Just a reminder, we’re doing a screening of Werner Herzog’s Into the Abyss tomorrow in Washington, DC. Details on how to RSVP are here. And we’ll head over to the second-floor bar at the Gallery Place Clyde’s to discuss the movie after the screening is over. Next week, we begin our conversation about women and the death penalty, and we’ll be watching and discussing Patty Jenkins’ Monster.

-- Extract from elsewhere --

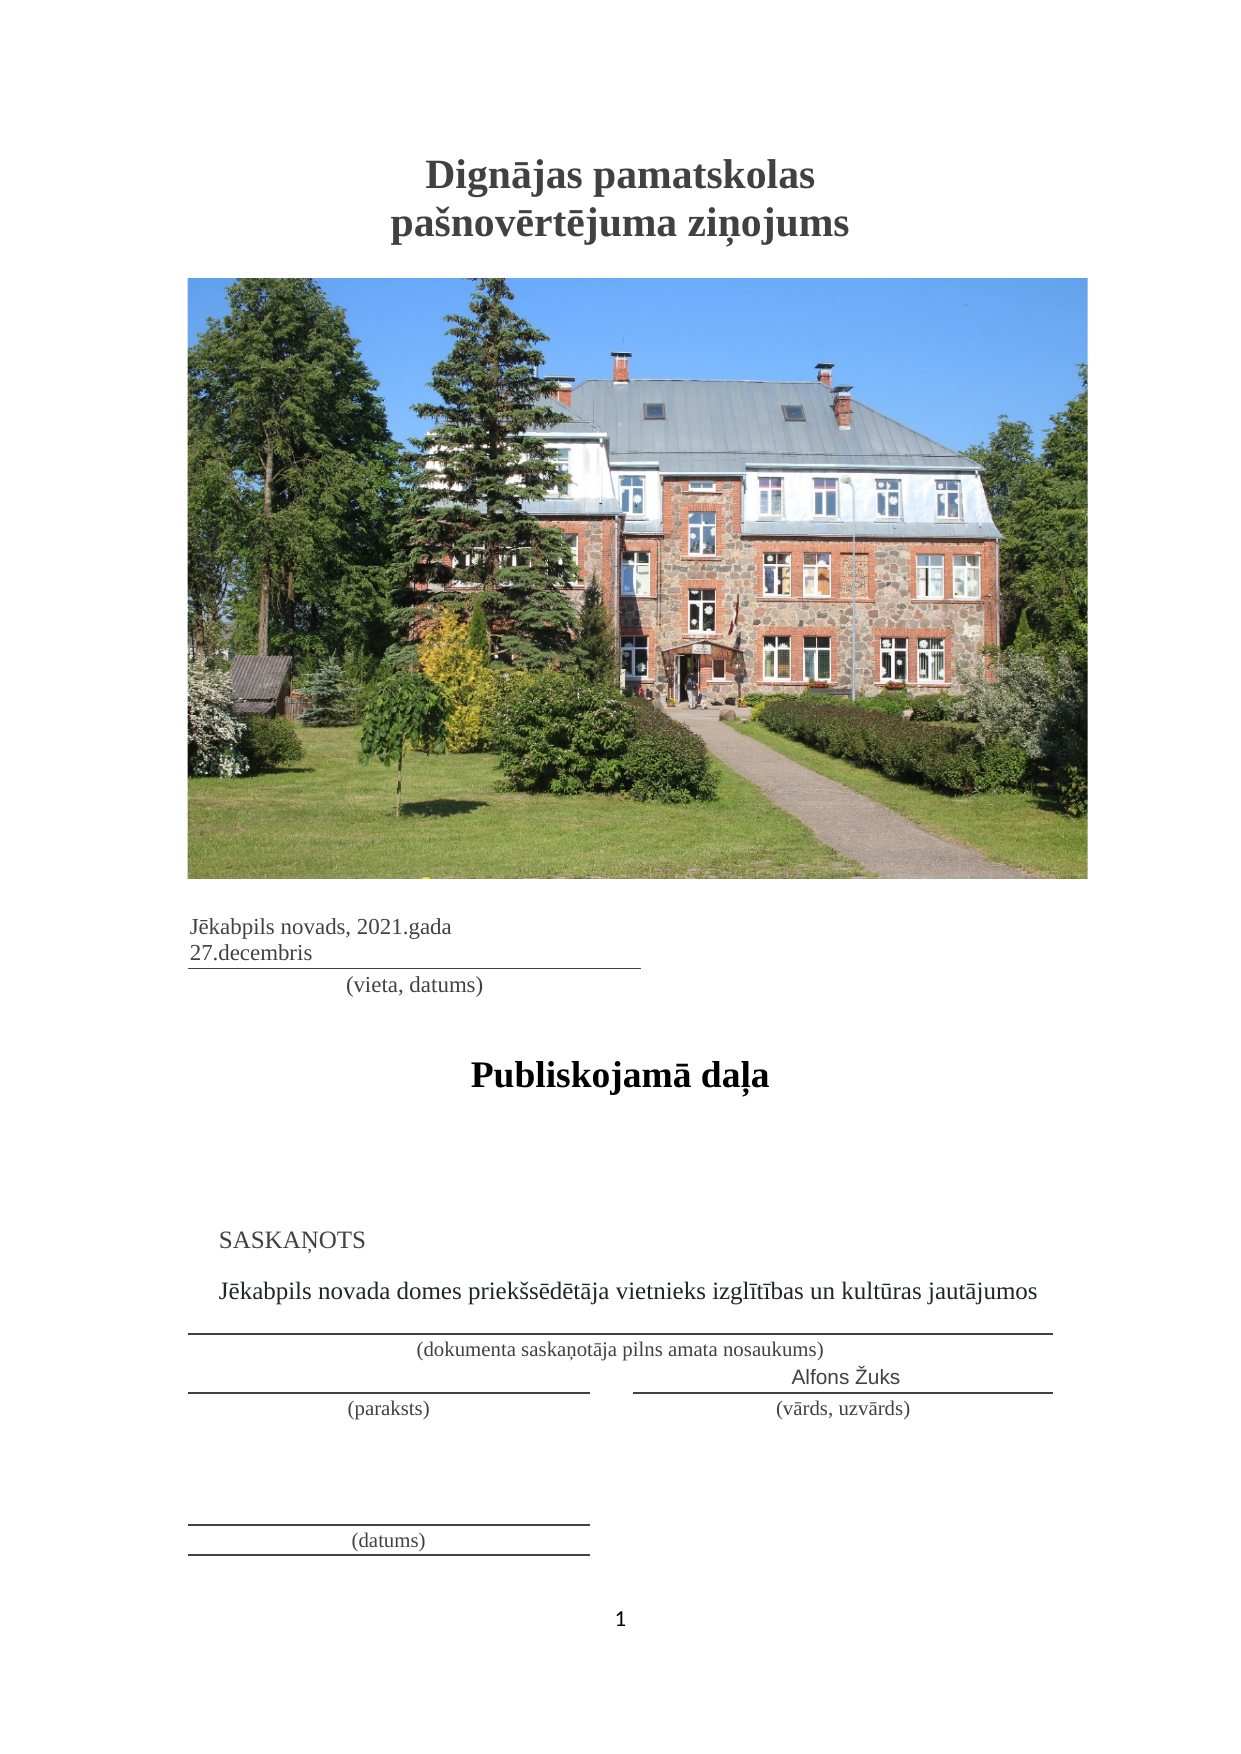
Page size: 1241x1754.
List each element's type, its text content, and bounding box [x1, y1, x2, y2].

One of the things I’ve found interesting about John Grisham’s work is the extent to which he’s shifted from telling stories in which his main characters, who tend to be straight, white men, do the right thing when faced with criminality, to stories in which those same straight, white men end up joining social justice movements. Rev. Keith Schroeder’s journey in The Confession is identical to that taken by Michael Brock in The Street Lawyer: two men who believe they’re not directly influenced or threatened by injustice find themselves in the path of its unintended consequences, and come to believe that their sense of remove is unsustainable. There’s no question that these kinds of stories risk becoming The Help redux, tales about white saviors who rescue disadvantaged people from problems they’re unable to work their way out of. But in Grisham’s stories, his white boys tend to fail: an execution takes place, a homeless family freezes to death. The work these men end up doing is within movements, not at the head of them.
But it’s the things that bring them to consciousness that matter. Because while The Confession is far from Grisham’s best novel, it’s about a critically important problem: the profound need many people have to believe the criminal justice system works, and how it makes them violently resistant to the prospect that it errs, and that people can die as a result of those mistakes.